RECORDED INFORMATION:
--- START ---

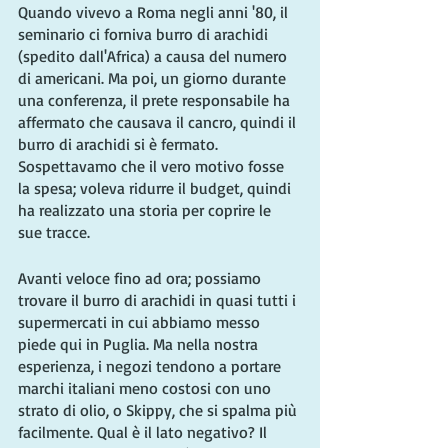
Quando vivevo a Roma negli anni '80, il 
seminario ci forniva burro di arachidi 
(spedito dall'Africa) a causa del numero 
di americani. Ma poi, un giorno durante 
una conferenza, il prete responsabile ha 
affermato che causava il cancro, quindi il 
burro di arachidi si è fermato.
Sospettavamo che il vero motivo fosse 
la spesa; voleva ridurre il budget, quindi 
ha realizzato una storia per coprire le 
sue tracce.
Avanti veloce fino ad ora; possiamo 
trovare il burro di arachidi in quasi tutti i 
supermercati in cui abbiamo messo 
piede qui in Puglia. Ma nella nostra 
esperienza, i negozi tendono a portare 
marchi italiani meno costosi con uno 
strato di olio, o Skippy, che si spalma più 
facilmente. Qual è il lato negativo? Il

--- END ---

JOB ITEM: Copy the material verbatim. The pictures are not part of the copy.

TASK RESPONSE:
Quando vivevo a Roma negli anni '80, il 
seminario ci forniva burro di arachidi 
(spedito dall'Africa) a causa del numero 
di americani. Ma poi, un giorno durante 
una conferenza, il prete responsabile ha 
affermato che causava il cancro, quindi il 
burro di arachidi si è fermato.
Sospettavamo che il vero motivo fosse 
la spesa; voleva ridurre il budget, quindi 
ha realizzato una storia per coprire le 
sue tracce.
Avanti veloce fino ad ora; possiamo 
trovare il burro di arachidi in quasi tutti i 
supermercati in cui abbiamo messo 
piede qui in Puglia. Ma nella nostra 
esperienza, i negozi tendono a portare 
marchi italiani meno costosi con uno 
strato di olio, o Skippy, che si spalma più 
facilmente. Qual è il lato negativo? Il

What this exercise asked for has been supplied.